# Stuffed Salmon and Scallops



## Vermin999 (Jun 25, 2010)

Only thing I prepared was the marinade for the scallops.

Stuffed salmon from Costco.










Scallops. Marinaded in some soy sauce, sesame oil and a little Cajun seasoning.









Plated with some grilled lettuce drizzled with a little evoo S&P and then grilled. Put some sort of Mexican cheese and balsamic vinegar when finished grilling. Also picked up a cordon blue stuffed chicken breast from a local market. No pics of that cooked.


----------



## Shores (Jun 25, 2010)

Great looking plate V9! Lovin' the grilled romaine salad.


----------



## Pigs On The Wing BBQ (Jun 25, 2010)

Oh yea, I could handle that. 

Pigd


----------



## bbquzz (Jun 26, 2010)

You are a master V9!!!!


----------



## Tri Tip (Jun 27, 2010)

Excellent. I haven't been able to afford scallops lately.


----------



## JIMMYJAM (Jun 27, 2010)

I feel your pain Tri...prices killin me too and god I love them.

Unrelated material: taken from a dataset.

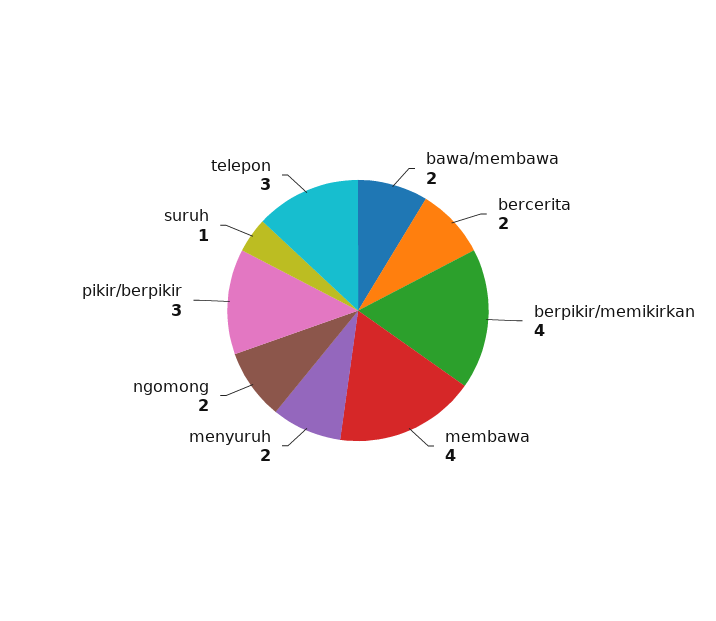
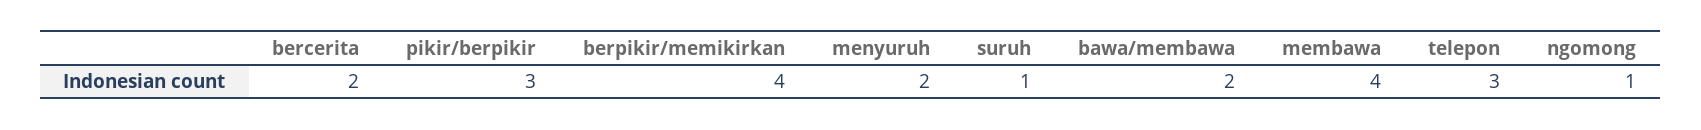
ngomong: 2 -> 1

Looks like a awsome meal bravo!


----------



## Vermin999 (Jun 27, 2010)

Costco had their Seafood roadshow this weekend and had them for $9.99/lb this weekend.  I bought half a pound.


----------



## ScottyDaQ (Jun 28, 2010)

Yup... Scallops is one of the (x) things that can give me an "O" Face. ... You guys need to stop buying em so the price will go down. K?


----------



## BeeRich (Jun 28, 2010)

What are they stuffed with?  Look fantastic.


----------